Step-by-step explanation:
The student is asking for the conditional probability P(0≤X≤4/11∧Y=4/5) given a random point (X, Y) from a unit disk centered at the origin. To find this probability, we need to consider the fact that the value of Y is given as 4/5, which restricts the possible X-values within the unit disk. Based on the unit disk's radius, we know that the maximum and minimum values of X are 1 and -1, respectively. Hence, finding the probability that 0≤X≤4/11 is actually the same as finding the proportion of the length on the x-axis that lies between 0 and 4/11 given the fixed Y value of 4/5 within the disk.
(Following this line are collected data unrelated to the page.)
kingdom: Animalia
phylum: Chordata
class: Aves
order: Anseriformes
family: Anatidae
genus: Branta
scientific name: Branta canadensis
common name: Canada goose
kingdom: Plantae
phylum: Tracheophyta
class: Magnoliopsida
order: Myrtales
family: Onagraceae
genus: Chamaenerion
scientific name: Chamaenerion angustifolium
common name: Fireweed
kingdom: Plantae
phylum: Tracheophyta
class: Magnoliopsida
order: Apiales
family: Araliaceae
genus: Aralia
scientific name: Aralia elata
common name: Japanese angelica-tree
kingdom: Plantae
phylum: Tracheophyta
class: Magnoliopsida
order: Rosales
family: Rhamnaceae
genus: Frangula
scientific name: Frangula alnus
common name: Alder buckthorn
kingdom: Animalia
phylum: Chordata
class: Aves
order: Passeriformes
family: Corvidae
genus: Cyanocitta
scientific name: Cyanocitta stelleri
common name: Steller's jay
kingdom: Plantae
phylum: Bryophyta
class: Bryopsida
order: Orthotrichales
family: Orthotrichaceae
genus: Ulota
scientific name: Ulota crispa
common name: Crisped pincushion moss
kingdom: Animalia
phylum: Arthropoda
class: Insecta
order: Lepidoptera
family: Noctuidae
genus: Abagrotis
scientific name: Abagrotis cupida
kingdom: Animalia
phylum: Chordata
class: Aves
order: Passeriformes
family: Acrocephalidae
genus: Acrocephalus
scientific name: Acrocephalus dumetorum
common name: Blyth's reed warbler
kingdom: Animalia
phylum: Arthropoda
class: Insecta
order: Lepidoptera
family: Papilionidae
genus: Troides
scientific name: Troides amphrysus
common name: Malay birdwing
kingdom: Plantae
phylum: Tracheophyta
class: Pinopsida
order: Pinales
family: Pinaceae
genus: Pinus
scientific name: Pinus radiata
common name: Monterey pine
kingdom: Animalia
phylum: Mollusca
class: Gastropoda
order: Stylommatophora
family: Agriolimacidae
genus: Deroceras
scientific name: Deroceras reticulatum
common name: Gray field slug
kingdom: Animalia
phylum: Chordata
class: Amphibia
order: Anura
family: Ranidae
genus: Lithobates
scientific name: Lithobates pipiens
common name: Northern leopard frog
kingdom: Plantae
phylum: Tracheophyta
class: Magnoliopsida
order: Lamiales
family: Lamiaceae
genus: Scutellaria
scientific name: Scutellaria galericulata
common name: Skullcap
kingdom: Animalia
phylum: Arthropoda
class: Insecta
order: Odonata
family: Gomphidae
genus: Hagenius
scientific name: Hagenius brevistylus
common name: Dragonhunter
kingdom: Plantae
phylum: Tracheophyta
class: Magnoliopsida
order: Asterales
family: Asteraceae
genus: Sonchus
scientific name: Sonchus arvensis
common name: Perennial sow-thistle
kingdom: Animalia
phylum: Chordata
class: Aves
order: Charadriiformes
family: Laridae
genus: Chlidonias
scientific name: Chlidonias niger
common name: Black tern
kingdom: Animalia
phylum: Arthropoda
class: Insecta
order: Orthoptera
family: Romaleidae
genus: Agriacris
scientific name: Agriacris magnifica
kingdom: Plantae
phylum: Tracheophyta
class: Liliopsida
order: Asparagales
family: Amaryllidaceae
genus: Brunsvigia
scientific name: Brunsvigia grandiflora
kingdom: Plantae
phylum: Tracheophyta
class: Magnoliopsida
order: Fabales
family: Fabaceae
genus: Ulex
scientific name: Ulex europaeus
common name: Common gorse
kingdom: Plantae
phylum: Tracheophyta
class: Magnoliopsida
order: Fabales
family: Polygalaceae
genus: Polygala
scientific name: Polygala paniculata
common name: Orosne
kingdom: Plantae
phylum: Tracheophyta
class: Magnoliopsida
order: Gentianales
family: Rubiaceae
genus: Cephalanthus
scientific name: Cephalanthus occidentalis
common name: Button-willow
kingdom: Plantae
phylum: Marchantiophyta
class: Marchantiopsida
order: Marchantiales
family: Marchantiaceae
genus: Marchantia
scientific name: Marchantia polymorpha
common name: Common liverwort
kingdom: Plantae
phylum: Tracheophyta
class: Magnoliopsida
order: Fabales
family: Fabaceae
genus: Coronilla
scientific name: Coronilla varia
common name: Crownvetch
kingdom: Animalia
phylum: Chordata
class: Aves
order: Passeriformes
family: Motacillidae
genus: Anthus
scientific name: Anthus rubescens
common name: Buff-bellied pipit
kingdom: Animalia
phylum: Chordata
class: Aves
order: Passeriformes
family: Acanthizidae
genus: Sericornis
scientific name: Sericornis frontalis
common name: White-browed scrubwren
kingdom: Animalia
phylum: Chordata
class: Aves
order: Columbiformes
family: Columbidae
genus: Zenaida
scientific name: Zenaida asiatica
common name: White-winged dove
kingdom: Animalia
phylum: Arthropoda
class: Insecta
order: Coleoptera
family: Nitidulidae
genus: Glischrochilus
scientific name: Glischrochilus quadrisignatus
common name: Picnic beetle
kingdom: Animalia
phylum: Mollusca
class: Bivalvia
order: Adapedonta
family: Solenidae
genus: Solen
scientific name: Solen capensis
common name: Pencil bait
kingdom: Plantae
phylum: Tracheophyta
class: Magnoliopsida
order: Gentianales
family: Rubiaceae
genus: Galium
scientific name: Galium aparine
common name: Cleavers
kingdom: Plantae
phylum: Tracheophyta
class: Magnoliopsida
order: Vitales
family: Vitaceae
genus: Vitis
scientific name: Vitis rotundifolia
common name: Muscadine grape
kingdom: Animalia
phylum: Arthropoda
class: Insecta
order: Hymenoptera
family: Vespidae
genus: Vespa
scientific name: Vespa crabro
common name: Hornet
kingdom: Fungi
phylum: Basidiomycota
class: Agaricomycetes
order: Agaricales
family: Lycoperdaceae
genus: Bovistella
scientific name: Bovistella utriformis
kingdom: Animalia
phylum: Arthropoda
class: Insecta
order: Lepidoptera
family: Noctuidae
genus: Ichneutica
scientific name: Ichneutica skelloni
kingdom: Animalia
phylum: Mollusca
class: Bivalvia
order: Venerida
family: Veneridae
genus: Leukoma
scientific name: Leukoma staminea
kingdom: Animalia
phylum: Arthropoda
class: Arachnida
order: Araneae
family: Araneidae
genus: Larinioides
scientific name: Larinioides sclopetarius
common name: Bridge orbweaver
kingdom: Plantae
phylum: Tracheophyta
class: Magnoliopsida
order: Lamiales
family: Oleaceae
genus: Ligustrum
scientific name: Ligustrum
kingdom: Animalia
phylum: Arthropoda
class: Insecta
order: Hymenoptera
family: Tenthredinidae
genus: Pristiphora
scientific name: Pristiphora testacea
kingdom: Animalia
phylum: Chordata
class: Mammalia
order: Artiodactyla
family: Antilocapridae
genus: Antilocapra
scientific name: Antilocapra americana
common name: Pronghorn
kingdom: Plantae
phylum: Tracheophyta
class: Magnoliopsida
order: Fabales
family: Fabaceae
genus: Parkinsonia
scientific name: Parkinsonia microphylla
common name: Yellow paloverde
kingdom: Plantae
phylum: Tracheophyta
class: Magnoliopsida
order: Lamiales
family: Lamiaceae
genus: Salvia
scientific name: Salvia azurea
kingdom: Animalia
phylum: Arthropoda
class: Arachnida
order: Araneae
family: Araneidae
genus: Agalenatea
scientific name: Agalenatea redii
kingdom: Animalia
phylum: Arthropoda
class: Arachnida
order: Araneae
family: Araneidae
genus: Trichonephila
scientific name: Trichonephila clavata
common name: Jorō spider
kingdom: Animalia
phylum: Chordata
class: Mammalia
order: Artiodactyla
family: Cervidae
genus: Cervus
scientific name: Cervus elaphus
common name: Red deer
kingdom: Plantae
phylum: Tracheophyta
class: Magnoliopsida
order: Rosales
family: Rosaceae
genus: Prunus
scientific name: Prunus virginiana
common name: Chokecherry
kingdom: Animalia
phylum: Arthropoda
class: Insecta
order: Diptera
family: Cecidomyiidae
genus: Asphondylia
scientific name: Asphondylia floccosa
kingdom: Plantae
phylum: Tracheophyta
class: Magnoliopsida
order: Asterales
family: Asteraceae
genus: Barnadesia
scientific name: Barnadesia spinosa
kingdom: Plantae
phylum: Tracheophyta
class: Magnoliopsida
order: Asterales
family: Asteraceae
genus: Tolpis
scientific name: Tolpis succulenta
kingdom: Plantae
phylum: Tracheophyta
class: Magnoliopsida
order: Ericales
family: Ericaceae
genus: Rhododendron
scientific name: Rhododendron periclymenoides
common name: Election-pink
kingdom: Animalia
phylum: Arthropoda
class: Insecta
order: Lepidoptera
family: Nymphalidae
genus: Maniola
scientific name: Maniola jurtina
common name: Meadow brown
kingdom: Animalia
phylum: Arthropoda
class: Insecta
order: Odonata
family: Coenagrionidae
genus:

Since the disk's radius is 1, and the fixed Y value is 4/5, by the Pythagorean theorem we can find the maximum X value that lies on the disk at this Y value, which would be the square root of (1 - (4/5)^2). However, as the maximum X value that the student is interested in is 4/11, which is less than 1, we do not need this calculation. The region of interest is a fraction of the disk's X-values at Y=4/5, and since the disk is symmetric about the X-axis, this is simply the X value range of interest (4/11) divided by the total possible range of X given Y=4/5. This results in a probability of 4/11, because for a fixed Y in a unit circle, the X values are uniformly distributed between the negative and positive square roots calculated above, and thus the length of 4/11 is merely a proportion of the total length.
The task involves basic knowledge of uniform distribution and conditional probability, as well as geometric interpretation within the context of a unit disk.